Dire che il free access è un inganno perpetrato ai danni del consumatore è senza dubbio eccessivo, tuttavia è indubbio che il larghissimo favore che questa formula ha riscosso presso gli utenti (parliamo soprattutto dell'utenza consumer, non di quella business) è in buona parte frutto di un equivoco. La sua fortuna è probabilmente dovuta soprattutto all'effetto psicologico dell'offerta: vediamo un po' che cos'è questa rete di cui parlano tutti, tanto dare un'occhiata non mi costa quasi nulla, né più né meno che fare una telefonata a un amico che magari abita a due isolati di distanza. È così che migliaia di adolescenti si sono avvicinati a Internet, senza nemmeno la necessità di dover chiedere ai genitori i soldi per pagare un abbonamento a qualcosa che all'epoca neppure sapevano esattamente cosa fosse. Vero è che prima del free access la situazione, almeno in Italia, era ancora più assurda: il costo del canone (circa 200 mila lire annue) non eliminava ma si sommava a quello della chiamata – una situazione chiaramente tutt'altro che ideale per favorire la crescita e il consolidamento dell'utenza Internet.

Oggi la crescita c'è, ma con la crescita è arrivata anche una maggior consapevolezza dei costi reali del tanto sbandierato free access. Le bollete astronomiche non sono più sporadici episodi ma, per gli internauti più accaniti, rappresentano la norma. Ecco quindi apparire da pochi mesi a questa parte un'altra parolina magica: flat rate. Si tratta di un'espressione anglosassone che tradotta alla lettera significa “tariffa piatta”, cioè bloccata, fissa: un canone mensile oppure annuo che dovrebbe garantire l'accesso alla rete 24 ore su 24 senza più l'incubo delle tariffe a tempo. Un'offerta resa possibile dalla liberalizzazione, anche in Italia, del mercato delle telecomunicazione, ormai quasi completamente realizzata, malgrado il fatto che il tanto sospirato ultimo miglio (la tratta di cavo che connette le nostre case o i nostri uffici con le centrali pubbliche di proprietà delle varie compagnie) rimanga ancora oggi appannaggio esclusivo della Telecom (ancora per pochissimo, sembra).

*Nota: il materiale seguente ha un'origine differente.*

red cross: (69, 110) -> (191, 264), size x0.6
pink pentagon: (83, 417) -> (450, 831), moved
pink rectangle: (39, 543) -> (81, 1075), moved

Le flat rate (che negli USA sono la norma da parecchio tempo) hanno riscosso subito un notevole successo, specie tra i suddetti “internauti accaniti” che credevano di aver finalmente trovato il modo di navigare quanto volevano senza essere costretti a svenarsi a forza di scatti e bollette. Dico credevano perché, accanto a qualche utente soddisfatto, convivono parecchi sottoscrittori inferociti dalla scarsa qualità del servizio. Un numero improbo di tentativi per riuscire a connettersi, sconnessioni frequentissime, lentezza nei collegamenti, ecc.: sono solo alcune delle inefficienze denunciate. Inefficienze così numerose e frequenti che gli operatori hanno pensato bene di cominciare a offrire non più l'accesso 24 ore su 24 (che di quelle inefficienze è uno dei principali responsabili, dato l'iper-affollamento dei server che ha prodotto), ma pacchetti differenziati a seconda delle esigenze, e dei portafogli, degli utenti.

Soldi in cambio di qualità, ecco qual è il futuro (e in larga misura già il presente) degli abbonamenti per accedere alla rete.